Correct method to set a new North Point

To correctly redefine North:

  1. Pan and tilt the camera to True North

  2. Observe and record the exact Pan and Tilt values shown on the video stream

  3. Use these values when issuing the North-point configuration command

  4. Ensure the values are properly encoded in the RCP payload

If the payload does not contain the correct pan/tilt values:

  • The camera will continue to use the internal factory reference

  • Pan = 0° will not change behavior

 

Example Absolute Position Command

Important:
This command alone does not redefine the North reference unless the payload includes the correct pan and tilt values corresponding to the desired North position.

This payload:

  • Moves the camera to a specific internal pan/tilt position

  • Does not tell the camera:

“This position should now be considered North”

Reasons:

  • The pan value is interpreted against the factory internal zero

  • No telemetry-verified pan/tilt values are explicitly declared as North

The camera treats this as a movement command only

The following command can be used to position the camera at a specific pan, tilt, and zoom:

http://<camera-ip>/rcp.xml?

command=0x09A5&

type=P_OCTET&

direction=WRITE&

num=1&

payload=0x80000601d0020000232800000000

Remember!

  • Pan 0° is based on a fixed internal reference

  • Physical mounting orientation does not redefine Pan 0° automatically

  • “Force North Point” requires exact telemetry values

  • Telemetry overlay must be enabled to capture correct pan/tilt data

  • Absolute PTZ commands always reference the internal resolver unless offset correctly

The payload defines where to move, not what North is. Only a payload constructed using telemetry-verified pan/tilt values can redefine the North reference.
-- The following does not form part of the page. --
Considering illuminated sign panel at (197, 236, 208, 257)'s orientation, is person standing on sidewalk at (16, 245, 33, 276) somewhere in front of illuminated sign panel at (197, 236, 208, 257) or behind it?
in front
The MIC IP fusion 9000i allows accurate azimuth and compass-based orientation, but only when the North point is explicitly defined using correct pan and tilt telemetry values. Without this step, the camera will continue to operate relative to its internal factory reference, regardless of physical installation orientation.

Understanding this distinction ensures predictable PTZ behavior and accurate directional alignment in azimuth-sensitive applications.